De ses peintures de scènes quotidiennes du métro new-yorkais au début de sa carrière à sa série de toiles bicolores Black on Gray (1969-1970), l’exposition de la Fondation Louis Vuitton déroule en effet la trajectoire d’un homme en quête constante d’absolu. Si, au fil des tableaux, les formats de Mark Rothko s’agrandissent, ses couches de peinture s’amenuisent et ses couleurs s’assombrissent, son fils a veillé à ce que la sélection présentée empêche de relire son œuvre à travers le prisme de son suicide en 1970, à l'âge de 66 ans : “J’ai tenu à montrer à quel point ses dernières œuvres débordent de lumière et de couleur.
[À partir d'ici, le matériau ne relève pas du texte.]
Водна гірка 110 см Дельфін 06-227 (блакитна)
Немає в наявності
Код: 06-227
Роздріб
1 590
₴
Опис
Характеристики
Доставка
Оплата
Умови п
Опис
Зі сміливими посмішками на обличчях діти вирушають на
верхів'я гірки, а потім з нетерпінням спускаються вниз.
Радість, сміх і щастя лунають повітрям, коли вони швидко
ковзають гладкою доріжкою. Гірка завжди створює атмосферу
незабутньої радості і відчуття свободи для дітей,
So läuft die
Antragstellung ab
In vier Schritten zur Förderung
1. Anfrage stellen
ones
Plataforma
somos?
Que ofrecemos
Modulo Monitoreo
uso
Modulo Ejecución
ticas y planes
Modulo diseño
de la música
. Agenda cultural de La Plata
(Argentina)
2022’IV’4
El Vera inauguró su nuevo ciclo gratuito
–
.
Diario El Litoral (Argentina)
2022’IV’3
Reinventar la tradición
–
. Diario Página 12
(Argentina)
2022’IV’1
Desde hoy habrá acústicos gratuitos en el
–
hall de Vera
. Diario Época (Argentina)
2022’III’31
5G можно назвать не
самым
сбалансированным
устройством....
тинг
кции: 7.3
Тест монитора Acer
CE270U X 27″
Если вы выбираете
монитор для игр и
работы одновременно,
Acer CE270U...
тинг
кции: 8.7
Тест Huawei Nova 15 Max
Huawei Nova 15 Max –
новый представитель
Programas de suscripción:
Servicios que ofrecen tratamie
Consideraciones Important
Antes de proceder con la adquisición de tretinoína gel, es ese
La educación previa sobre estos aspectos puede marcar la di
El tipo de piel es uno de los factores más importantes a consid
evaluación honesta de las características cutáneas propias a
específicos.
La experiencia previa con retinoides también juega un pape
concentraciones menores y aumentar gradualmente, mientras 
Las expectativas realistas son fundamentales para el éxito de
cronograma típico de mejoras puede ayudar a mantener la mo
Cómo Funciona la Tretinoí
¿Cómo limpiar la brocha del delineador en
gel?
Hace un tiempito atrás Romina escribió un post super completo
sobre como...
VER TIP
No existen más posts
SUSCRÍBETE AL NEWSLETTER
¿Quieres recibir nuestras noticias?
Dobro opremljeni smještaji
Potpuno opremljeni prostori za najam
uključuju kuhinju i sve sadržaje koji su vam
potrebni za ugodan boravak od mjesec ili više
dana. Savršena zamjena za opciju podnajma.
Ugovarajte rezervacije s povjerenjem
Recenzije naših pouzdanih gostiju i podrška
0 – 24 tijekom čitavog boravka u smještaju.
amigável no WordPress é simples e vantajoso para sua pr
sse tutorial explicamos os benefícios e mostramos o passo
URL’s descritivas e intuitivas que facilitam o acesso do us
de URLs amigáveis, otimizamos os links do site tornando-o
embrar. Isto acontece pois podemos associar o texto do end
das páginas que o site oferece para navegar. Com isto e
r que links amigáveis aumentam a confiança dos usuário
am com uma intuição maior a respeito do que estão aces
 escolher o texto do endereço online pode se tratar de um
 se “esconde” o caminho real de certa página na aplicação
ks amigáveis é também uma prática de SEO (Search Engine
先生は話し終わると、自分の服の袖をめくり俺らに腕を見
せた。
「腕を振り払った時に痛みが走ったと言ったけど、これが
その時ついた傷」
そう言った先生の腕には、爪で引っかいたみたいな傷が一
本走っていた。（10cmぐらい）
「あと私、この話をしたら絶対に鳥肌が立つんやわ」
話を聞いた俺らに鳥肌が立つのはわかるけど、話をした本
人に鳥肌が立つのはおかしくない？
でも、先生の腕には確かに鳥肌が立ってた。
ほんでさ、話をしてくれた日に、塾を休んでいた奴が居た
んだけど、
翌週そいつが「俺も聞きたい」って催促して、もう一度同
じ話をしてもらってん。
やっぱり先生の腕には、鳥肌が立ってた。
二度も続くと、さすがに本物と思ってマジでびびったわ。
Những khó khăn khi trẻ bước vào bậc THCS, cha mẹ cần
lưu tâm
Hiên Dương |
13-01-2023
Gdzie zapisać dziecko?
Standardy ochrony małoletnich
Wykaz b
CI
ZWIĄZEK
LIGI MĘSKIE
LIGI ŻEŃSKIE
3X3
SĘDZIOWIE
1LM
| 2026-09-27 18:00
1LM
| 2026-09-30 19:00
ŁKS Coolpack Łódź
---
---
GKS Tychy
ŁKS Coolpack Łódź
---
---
Même ses peintures noir et gris sont bien plus riches et vivantes qu’on le pense.” Une intensité qui a requis une grande précision dans l’accrochage : dans le respect des règles édictées par l’artiste à la fin de sa vie, l’équipe de la Fondation Louis Vuitton a recouvert les murs d’un blanc cassé discret, et opté pour des éclairages doux, souvent individuels, qui installent un rapport intime entre le visiteur et la toile. “C’est une œuvre d’une grande fragilité qu’il ne faut pas éclabousser de lumière, explique Suzanne Pagé. D’ailleurs, moins ses toiles sont éclairées, plus leurs couleurs s’affirment.”

 

Coup de maître de l’exposition : la reproduction de la salle des Seagram Murals (1958) à la Tate Modern, commandée jadis à Rothko par le musée britannique, dont les neuf toiles ont voyagé à Paris pour être mises en scène dans leur disposition d’origine, au millimètre près. Leurs couleurs pourpres et leurs larges dimensions enveloppent aujourd’hui le spectateur et l’invitent dans le temps suspendu de la contemplation et de l’“immersion” – un terme aujourd’hui très galvaudé dans le monde de l’art, qui regagne ici ses lettres de noblesse. Pour parfaire cette expérience unique d’une œuvre résolument mélodieuse, le grand compositeur allemand Max Richter, admirateur du peintre, a d’ailleurs mis en musique tous les espaces de l’exposition. “Mon art n’est pas abstrait, il vit et respire”, disait un jour Mark Rothko. On ne saurait le contredire.

Mark Rothko, du 18 octobre 2023 au 2 avril 2024 à la Fondation Louis Vuitton, Paris 16e.